**** Provided information

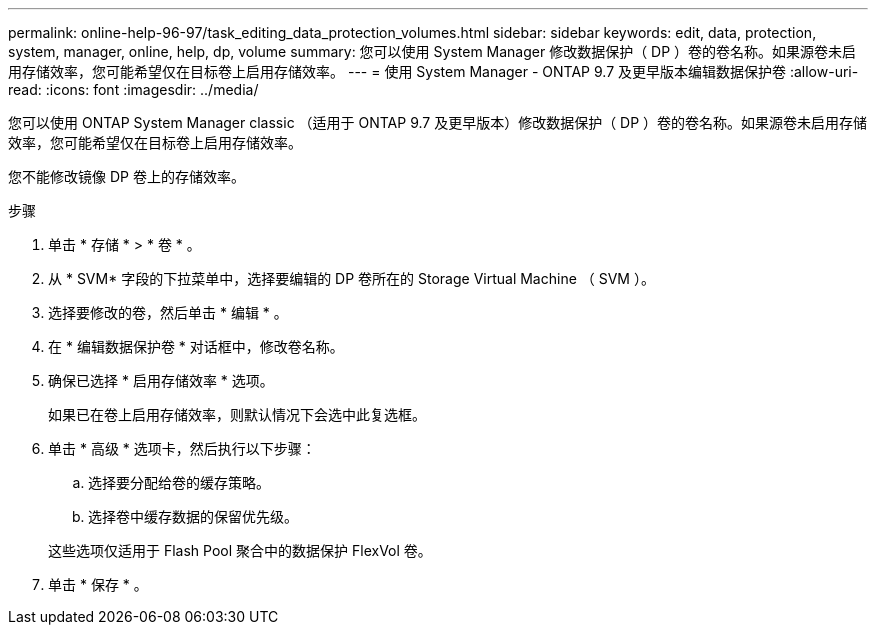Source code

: ---
permalink: online-help-96-97/task_editing_data_protection_volumes.html 
sidebar: sidebar 
keywords: edit, data, protection, system, manager, online, help, dp, volume 
summary: 您可以使用 System Manager 修改数据保护（ DP ）卷的卷名称。如果源卷未启用存储效率，您可能希望仅在目标卷上启用存储效率。 
---
= 使用 System Manager - ONTAP 9.7 及更早版本编辑数据保护卷
:allow-uri-read: 
:icons: font
:imagesdir: ../media/


[role="lead"]
您可以使用 ONTAP System Manager classic （适用于 ONTAP 9.7 及更早版本）修改数据保护（ DP ）卷的卷名称。如果源卷未启用存储效率，您可能希望仅在目标卷上启用存储效率。

您不能修改镜像 DP 卷上的存储效率。

.步骤
. 单击 * 存储 * > * 卷 * 。
. 从 * SVM* 字段的下拉菜单中，选择要编辑的 DP 卷所在的 Storage Virtual Machine （ SVM ）。
. 选择要修改的卷，然后单击 * 编辑 * 。
. 在 * 编辑数据保护卷 * 对话框中，修改卷名称。
. 确保已选择 * 启用存储效率 * 选项。
+
如果已在卷上启用存储效率，则默认情况下会选中此复选框。

. 单击 * 高级 * 选项卡，然后执行以下步骤：
+
.. 选择要分配给卷的缓存策略。
.. 选择卷中缓存数据的保留优先级。


+
这些选项仅适用于 Flash Pool 聚合中的数据保护 FlexVol 卷。

. 单击 * 保存 * 。

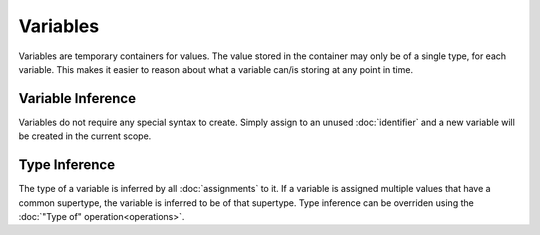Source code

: Variables
#########

Variables are temporary containers for values. The value stored in the container
may only be of a single type, for each variable. This makes it easier to reason
about what a variable can/is storing at any point in time.

Variable Inference
==================

Variables do not require any special syntax to create. Simply assign to an
unused :doc:`identifier` and a new variable will be created in the current
scope.

Type Inference
==============

The type of a variable is inferred by all :doc:`assignments` to it. If a
variable is assigned multiple values that have a common supertype, the variable
is inferred to be of that supertype. Type inference can be overriden using the
:doc:`"Type of" operation<operations>`.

********

Each line from the line containing "您不能修改镜像 DP 卷上的存储效率。" through the final line of the data above must be retyped exactly; nothing else, and no pictures, may appear.

Answer space:
您不能修改镜像 DP 卷上的存储效率。

.步骤
. 单击 * 存储 * > * 卷 * 。
. 从 * SVM* 字段的下拉菜单中，选择要编辑的 DP 卷所在的 Storage Virtual Machine （ SVM ）。
. 选择要修改的卷，然后单击 * 编辑 * 。
. 在 * 编辑数据保护卷 * 对话框中，修改卷名称。
. 确保已选择 * 启用存储效率 * 选项。
+
如果已在卷上启用存储效率，则默认情况下会选中此复选框。

. 单击 * 高级 * 选项卡，然后执行以下步骤：
+
.. 选择要分配给卷的缓存策略。
.. 选择卷中缓存数据的保留优先级。


+
这些选项仅适用于 Flash Pool 聚合中的数据保护 FlexVol 卷。

. 单击 * 保存 * 。

Source code

: Variables
#########

Variables are temporary containers for values. The value stored in the container
may only be of a single type, for each variable. This makes it easier to reason
about what a variable can/is storing at any point in time.

Variable Inference
==================

Variables do not require any special syntax to create. Simply assign to an
unused :doc:`identifier` and a new variable will be created in the current
scope.

Type Inference
==============

The type of a variable is inferred by all :doc:`assignments` to it. If a
variable is assigned multiple values that have a common supertype, the variable
is inferred to be of that supertype. Type inference can be overriden using the
:doc:`"Type of" operation<operations>`.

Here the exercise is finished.